Stephen Miller, the architect of much of this policy architecture, defended the Alligator Alcatraz facility in a televised interview, praising it as a “clean and efficient deterrent.” He dismissed critics as saboteurs and insisted that any concern for detainee welfare amounted to softness on border enforcement. Meanwhile, children have gone missing in the surrounding swampland, and one was later found injured by an alligator.

And now people are dying. In recent weeks, several detainees have lost their lives while in ICE custody. Johnny Noviello, a 49-year-old Canadian permanent resident, died in a Miami detention center on June 23. Just three days later, 75-year-old Isidro Pérez, a Cuban who had lived in the United States for nearly sixty years, died at Krome Detention Center while awaiting medical care. Earlier in the month, a Mexican man, Jesús Molina-Veya, was found dead in an Atlanta facility in what ICE described as a suicide. Another man, Abelardo Avellaneda Delgado, died while being transported in Georgia—wheelchair-bound and reportedly denied timely medical attention. Maksym Chernyak, a Ukrainian man detained at the same Florida facility where others have perished, died after complaining of freezing conditions and untreated medical issues. As of the end of June, thirteen detainees have died in ICE custody this fiscal year, making it one of the deadliest years on record.

We must ask ourselves what we are becoming when we allow this schadenfreude to continue. When we turn the removal of immigrants into TikTok reels, when we build camps in swamps and laugh about the threat of the wildlife, when we let the sick and elderly die in our custody without even granting them the dignity of proper care, we are no longer enforcing laws—we are abandoning our humanity.

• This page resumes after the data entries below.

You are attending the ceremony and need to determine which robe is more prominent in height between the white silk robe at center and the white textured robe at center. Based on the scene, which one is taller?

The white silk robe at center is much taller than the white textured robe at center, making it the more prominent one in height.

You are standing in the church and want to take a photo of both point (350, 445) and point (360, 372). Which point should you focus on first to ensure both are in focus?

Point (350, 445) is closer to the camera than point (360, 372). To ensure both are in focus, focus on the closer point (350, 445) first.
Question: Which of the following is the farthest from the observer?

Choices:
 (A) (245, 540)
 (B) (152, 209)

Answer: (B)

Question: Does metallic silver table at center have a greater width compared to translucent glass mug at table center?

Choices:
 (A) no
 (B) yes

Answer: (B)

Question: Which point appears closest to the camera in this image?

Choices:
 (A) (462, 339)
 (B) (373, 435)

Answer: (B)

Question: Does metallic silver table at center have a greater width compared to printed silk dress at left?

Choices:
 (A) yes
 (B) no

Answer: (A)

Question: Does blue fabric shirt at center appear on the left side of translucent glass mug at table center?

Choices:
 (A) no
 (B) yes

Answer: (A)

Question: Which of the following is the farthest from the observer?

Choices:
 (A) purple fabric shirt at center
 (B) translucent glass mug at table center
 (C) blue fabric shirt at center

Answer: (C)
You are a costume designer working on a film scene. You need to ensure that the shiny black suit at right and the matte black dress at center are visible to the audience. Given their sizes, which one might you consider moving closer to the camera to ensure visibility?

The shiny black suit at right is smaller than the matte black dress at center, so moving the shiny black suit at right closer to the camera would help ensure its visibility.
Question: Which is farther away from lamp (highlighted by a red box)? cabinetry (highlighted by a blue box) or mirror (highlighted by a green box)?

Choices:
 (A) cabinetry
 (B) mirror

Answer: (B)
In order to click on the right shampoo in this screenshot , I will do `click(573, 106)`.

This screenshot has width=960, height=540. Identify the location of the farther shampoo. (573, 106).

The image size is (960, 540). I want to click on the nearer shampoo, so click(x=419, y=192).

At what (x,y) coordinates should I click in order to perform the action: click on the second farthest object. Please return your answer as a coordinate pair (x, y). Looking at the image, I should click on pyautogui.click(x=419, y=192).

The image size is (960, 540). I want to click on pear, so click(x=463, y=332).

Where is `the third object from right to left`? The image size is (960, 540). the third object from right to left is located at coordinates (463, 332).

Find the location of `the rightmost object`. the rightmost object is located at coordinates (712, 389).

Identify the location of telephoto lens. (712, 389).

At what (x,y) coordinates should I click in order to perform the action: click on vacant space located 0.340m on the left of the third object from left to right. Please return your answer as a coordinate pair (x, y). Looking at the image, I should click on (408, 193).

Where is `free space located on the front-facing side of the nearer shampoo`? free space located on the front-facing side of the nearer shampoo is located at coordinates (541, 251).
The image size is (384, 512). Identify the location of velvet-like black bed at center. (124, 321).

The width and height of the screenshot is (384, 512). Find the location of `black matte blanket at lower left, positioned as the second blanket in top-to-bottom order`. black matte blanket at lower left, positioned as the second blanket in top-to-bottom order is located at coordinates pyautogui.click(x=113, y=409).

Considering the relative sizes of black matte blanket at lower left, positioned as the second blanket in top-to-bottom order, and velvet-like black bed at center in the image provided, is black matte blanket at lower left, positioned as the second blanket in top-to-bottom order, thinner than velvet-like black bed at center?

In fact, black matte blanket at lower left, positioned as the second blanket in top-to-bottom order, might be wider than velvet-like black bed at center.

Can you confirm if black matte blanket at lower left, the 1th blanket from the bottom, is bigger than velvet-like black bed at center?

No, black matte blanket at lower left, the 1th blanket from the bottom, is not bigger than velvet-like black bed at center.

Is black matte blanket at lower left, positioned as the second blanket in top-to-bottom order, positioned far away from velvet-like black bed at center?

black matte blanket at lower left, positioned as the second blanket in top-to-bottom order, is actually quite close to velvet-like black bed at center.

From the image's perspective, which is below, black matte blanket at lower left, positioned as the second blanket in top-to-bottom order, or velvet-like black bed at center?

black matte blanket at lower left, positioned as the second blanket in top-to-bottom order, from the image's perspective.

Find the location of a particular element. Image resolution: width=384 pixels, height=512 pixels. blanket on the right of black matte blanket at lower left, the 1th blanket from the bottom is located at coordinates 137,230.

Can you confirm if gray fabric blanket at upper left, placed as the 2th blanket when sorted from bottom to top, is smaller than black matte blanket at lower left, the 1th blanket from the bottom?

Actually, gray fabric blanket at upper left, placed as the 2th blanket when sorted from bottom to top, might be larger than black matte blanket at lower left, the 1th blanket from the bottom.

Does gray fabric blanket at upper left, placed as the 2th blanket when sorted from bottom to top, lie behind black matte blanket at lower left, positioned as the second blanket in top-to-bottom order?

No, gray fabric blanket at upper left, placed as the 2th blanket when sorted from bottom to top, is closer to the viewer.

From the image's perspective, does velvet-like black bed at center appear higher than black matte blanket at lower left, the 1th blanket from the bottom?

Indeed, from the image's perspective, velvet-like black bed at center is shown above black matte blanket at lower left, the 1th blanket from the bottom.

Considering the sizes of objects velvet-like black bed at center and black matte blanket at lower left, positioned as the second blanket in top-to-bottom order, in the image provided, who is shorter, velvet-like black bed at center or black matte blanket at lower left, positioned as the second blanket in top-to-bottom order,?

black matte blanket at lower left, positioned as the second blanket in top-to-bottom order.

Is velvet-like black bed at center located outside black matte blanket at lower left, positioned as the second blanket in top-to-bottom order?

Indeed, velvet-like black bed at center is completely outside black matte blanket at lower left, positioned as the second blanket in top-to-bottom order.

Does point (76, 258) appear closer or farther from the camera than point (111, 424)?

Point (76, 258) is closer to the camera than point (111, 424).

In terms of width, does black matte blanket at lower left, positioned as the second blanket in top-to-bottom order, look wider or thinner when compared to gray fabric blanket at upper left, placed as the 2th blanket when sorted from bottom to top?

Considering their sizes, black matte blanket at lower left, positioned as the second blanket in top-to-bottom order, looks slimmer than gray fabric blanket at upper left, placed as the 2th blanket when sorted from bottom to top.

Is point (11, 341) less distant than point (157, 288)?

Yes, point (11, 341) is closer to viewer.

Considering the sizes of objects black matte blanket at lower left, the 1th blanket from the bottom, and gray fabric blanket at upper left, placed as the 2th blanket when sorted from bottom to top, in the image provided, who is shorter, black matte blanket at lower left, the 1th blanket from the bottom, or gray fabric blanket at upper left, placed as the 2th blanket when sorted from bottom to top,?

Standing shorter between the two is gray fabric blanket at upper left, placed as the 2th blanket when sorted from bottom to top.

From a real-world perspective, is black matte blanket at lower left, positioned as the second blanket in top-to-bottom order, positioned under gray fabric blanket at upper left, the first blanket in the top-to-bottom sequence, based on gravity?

What’s unfolding is not enforcement. It is banquet of the beasts. It is punishment as theater. It is cruelty not as a means, but as the message. The photograph of Trump and DeSantis smiling before the barbed wire is not a moment of irony or accident. It is a confession of inhumanity.

We can still choose another path. We can demand oversight, dignity, and a return to principles rooted in human rights and constitutional guarantees. But to do so, we must first acknowledge what this is. Not a border crisis. Not a bureaucratic misstep. But a moral collapse in plain sight. And we must decide, urgently, if this is the country we wish to be.

Amaury Cruz is a writer, retired lawyer, and activist whose work focuses on politics, law, and the moral dimensions of public policy.